Ces changements structurels ont été accompagnés de quelques actions encourageantes : l’évêque auxiliaire Gabino Miranda d’Ayacucho, au Pérou, a été réduit à l’état laïc en juillet 2013 pour avoir abusé sexuellement d’une jeune fille. Chargé de multiples accusations d’exploitation sexuelle d’enfants, l’archevêque Jozef Wesolowski a été démis en 2013 de sa fonction de nonce en République dominicaine, réduit à l’état laïc en 2014 et objet d’un procès de l’Église en 2015, mais il est mort juste après que cette piste ait été ouverte. Ce mois-ci, Pell se défendra dans le système de justice australien.
Nous avons vu François essayer de tenir les évêques responsables. En 2015, il a forcé les démissions de trois évêques américains qui ont échoué à traiter les cas de violence sexuelle: l’évêque Robert Finn de Kansas City-St. Joseph, dans le Missouri, et l’archevêque John Nienstedt et son auxiliaire, l’évêque Lee Piché, de St. Paul-Minneapolis.
L’institution est sur le chemin du changement, mais les événements récents posent des questions sur sa durabilité. Les lois et les politiques ont été mises à jour, mais les cœurs et les esprits ne sont pas autant.

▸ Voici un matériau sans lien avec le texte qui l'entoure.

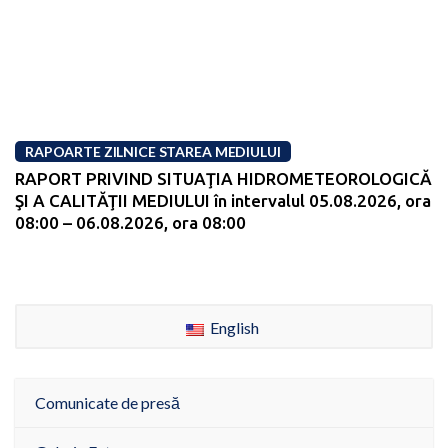
RAPOARTE ZILNICE STAREA MEDIULUI
RAPORT PRIVIND SITUAŢIA HIDROMETEOROLOGICĂ
ŞI A CALITĂŢII MEDIULUI în intervalul 05.08.2026, ora
08:00 – 06.08.2026, ora 08:00
English
Comunicate de presă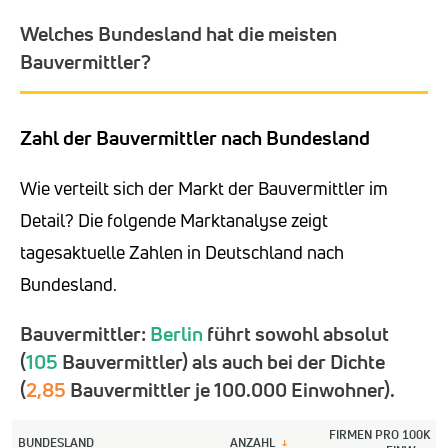
Welches Bundesland hat die meisten
Bauvermittler?
Zahl der Bauvermittler nach Bundesland
Wie verteilt sich der Markt der Bauvermittler im
Detail? Die folgende Marktanalyse zeigt
tagesaktuelle Zahlen in Deutschland nach
Bundesland.
Bauvermittler:
Berlin
führt sowohl absolut
(
105
Bauvermittler) als auch bei der Dichte
(
2,85
Bauvermittler je 100.000 Einwohner).
FIRMEN PRO 100K
BUNDESLAND
ANZAHL
↓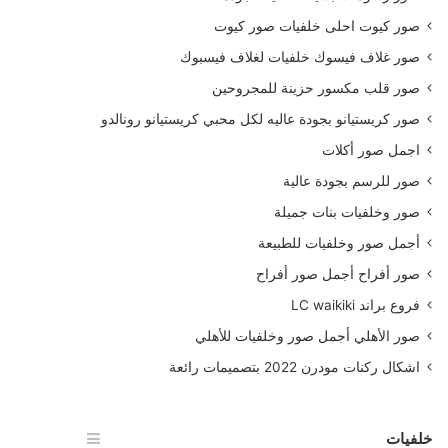
صور كيوت احلى خلفيات صور كيوت
صور غلاف فيسوك خلفيات لغلاف فيسبوك
صور قلب مكسور حزينة للمجروحين
صور كريستيانو بجودة عاليه لكل محبي كريستيانو رونالدو
اجمل صور أكلات
صور للرسم بجودة عالية
صور وخلفيات بنات جميلة
أجمل صور وخلفيات للطبيعة
صور أفراح أجمل صور أفراح
فروع براند LC waikiki
صور الأهلي أجمل صور وخلفيات للأهلي
اشكال ركنات مودرن 2022 بتصميمات رائعة
خلفيات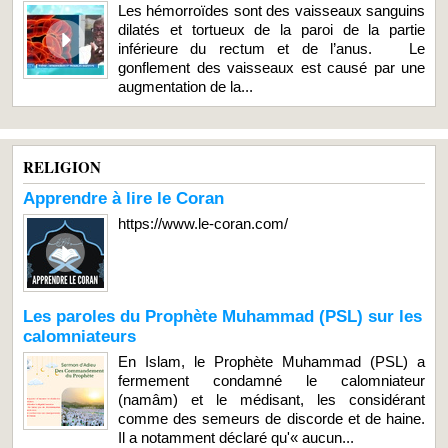
Les hémorroïdes sont des vaisseaux sanguins
dilatés et tortueux de la paroi de la partie
inférieure du rectum et de l’anus. Le
gonflement des vaisseaux est causé par une
augmentation de la...
RELIGION
Apprendre à lire le Coran
https://www.le-coran.com/
Les paroles du Prophète Muhammad (PSL) sur les
calomniateurs
En Islam, le Prophète Muhammad (PSL) a
fermement condamné le calomniateur
(namâm) et le médisant, les considérant
comme des semeurs de discorde et de haine.
Il a notamment déclaré qu'« aucun...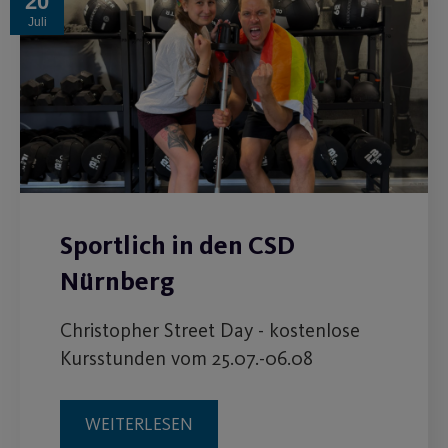
20
Juli
Sportlich in den CSD
Nürnberg
Christopher Street Day - kostenlose
Kursstunden vom 25.07.-06.08
WEITERLESEN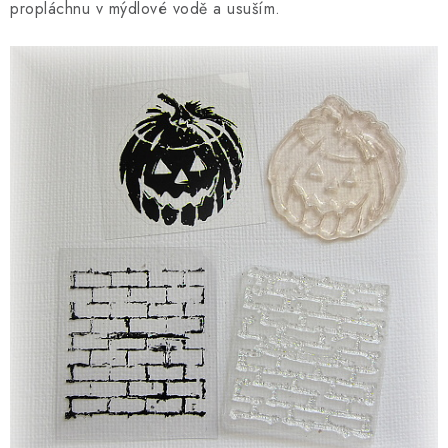
propláchnu v mýdlové vodě a usuším.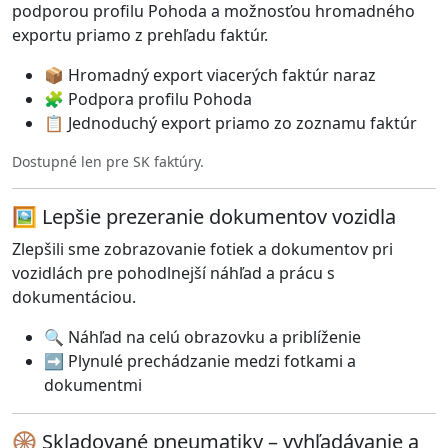
podporou profilu Pohoda a možnosťou hromadného
exportu priamo z prehľadu faktúr.
📦 Hromadný export viacerých faktúr naraz
🧩 Podpora profilu Pohoda
📋 Jednoduchý export priamo zo zoznamu faktúr
Dostupné len pre SK faktúry.
🖼️ Lepšie prezeranie dokumentov vozidla
Zlepšili sme zobrazovanie fotiek a dokumentov pri
vozidlách pre pohodlnejší náhľad a prácu s
dokumentáciou.
🔍 Náhľad na celú obrazovku a priblíženie
➡️ Plynulé prechádzanie medzi fotkami a
dokumentmi
🛞 Skladované pneumatiky – vyhľadávanie a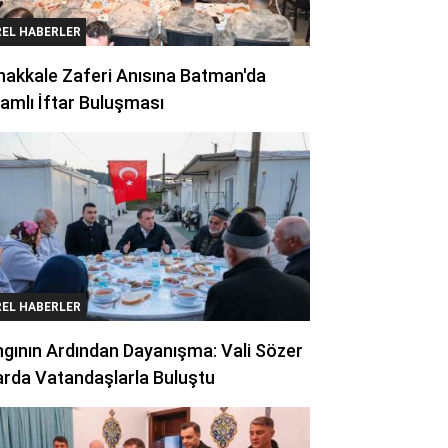
REL HABERLER
akkale Zaferi Anısına Batman'da
amlı İftar Buluşması
REL HABERLER
gının Ardından Dayanışma: Vali Sözer
arda Vatandaşlarla Buluştu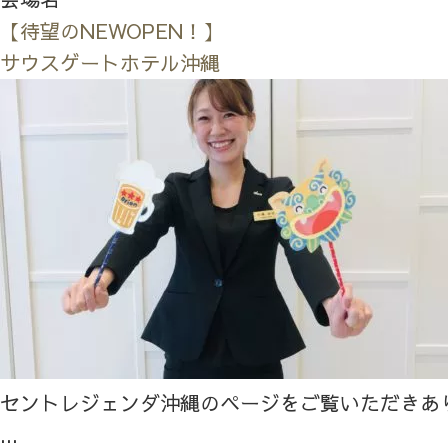
【待望のNEWOPEN！】
サウスゲートホテル沖縄
セントレジェンダ沖縄のページをご覧いただきあ
...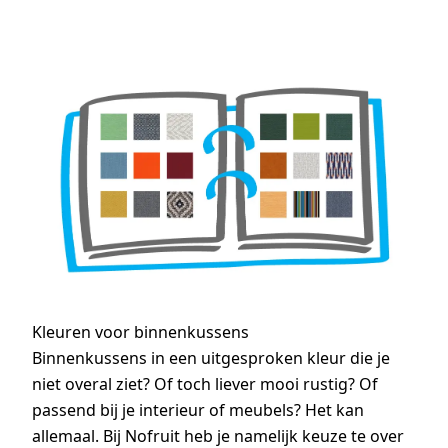
Kleuren voor binnenkussens
Binnenkussens in een uitgesproken kleur die je
niet overal ziet? Of toch liever mooi rustig? Of
passend bij je interieur of meubels? Het kan
allemaal. Bij Nofruit heb je namelijk keuze te over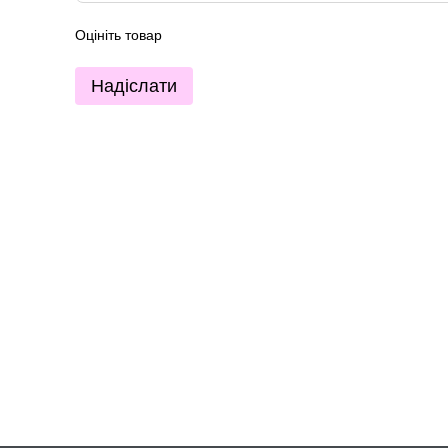
Оцініть товар
Надіслати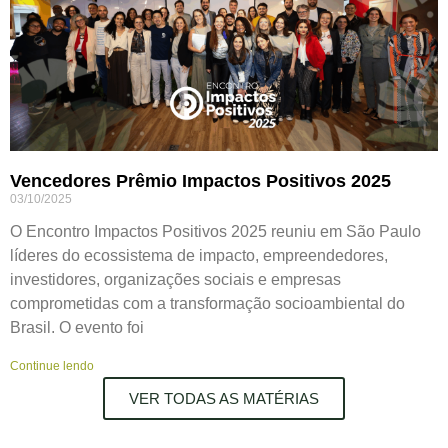
Vencedores Prêmio Impactos Positivos 2025
03/10/2025
O Encontro Impactos Positivos 2025 reuniu em São Paulo
líderes do ecossistema de impacto, empreendedores,
investidores, organizações sociais e empresas
comprometidas com a transformação socioambiental do
Brasil. O evento foi
Continue lendo
VER TODAS AS MATÉRIAS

François a autorisé la création d’un tribunal pour tenir les évêques responsables d’un « abus de fonction ». Cela n’a pas eu lieu. Les deux survivants à des abus membres de la commission pontificale ont été forcés de partir. Peter Saunders a été mis à l’écart l’année dernière pour avoir été franc, et Marie Collins a démissionné ce mois-ci après avoir perdu l’espoir que les responsables du Vatican coopèrent avec la commission. La démission de Collins pose sur la crédibilité de la commission de sérieuses questions que personne au Vatican, y compris François, n’a abordées.

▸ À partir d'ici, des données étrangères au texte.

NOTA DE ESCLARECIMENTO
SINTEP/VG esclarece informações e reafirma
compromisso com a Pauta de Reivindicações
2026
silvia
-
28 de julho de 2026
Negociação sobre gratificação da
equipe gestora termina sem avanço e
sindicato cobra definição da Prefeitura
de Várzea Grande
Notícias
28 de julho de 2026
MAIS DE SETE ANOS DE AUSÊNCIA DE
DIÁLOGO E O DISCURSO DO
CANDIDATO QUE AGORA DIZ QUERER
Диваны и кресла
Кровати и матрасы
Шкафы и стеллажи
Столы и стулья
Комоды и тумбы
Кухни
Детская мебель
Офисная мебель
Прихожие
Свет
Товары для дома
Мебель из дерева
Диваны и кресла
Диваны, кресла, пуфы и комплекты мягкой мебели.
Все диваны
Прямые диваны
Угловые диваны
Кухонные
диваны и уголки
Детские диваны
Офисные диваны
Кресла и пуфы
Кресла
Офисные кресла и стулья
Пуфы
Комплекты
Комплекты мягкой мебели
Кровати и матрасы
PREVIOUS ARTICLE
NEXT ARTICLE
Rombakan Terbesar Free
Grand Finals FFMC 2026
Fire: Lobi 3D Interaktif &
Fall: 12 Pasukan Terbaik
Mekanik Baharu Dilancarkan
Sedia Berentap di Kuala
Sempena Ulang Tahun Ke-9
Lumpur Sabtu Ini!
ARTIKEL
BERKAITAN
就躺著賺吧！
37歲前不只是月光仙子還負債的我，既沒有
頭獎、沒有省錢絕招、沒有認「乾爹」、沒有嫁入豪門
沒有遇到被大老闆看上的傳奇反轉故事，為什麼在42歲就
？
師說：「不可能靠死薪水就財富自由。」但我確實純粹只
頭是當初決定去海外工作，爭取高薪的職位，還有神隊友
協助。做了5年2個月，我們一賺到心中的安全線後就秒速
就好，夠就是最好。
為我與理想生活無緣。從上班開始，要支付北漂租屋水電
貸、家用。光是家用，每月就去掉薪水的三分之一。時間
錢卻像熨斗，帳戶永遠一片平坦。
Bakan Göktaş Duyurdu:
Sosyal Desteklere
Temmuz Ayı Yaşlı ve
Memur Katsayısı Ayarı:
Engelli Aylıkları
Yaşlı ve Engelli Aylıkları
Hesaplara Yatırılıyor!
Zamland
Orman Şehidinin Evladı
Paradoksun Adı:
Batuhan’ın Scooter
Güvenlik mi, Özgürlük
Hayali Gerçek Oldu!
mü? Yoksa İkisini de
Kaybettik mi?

Ce qui continue à déjouer le travail de l’Église pour mettre finalement ce scandale derrière nous, c’est que la hiérarchie n’a pas encore entrepris l’examen approfondi et pénible du rôle que la culture cléricale de tous les hommes d’Église a joué dans ce scandale. À la base, ce scandale ce n’est pas le sexe qui est concerné, c’est la façon dont le pouvoir et l’autorité sont exercés dans l’Église. Tant que cela ne changera pas, peu d’autres choses changeront.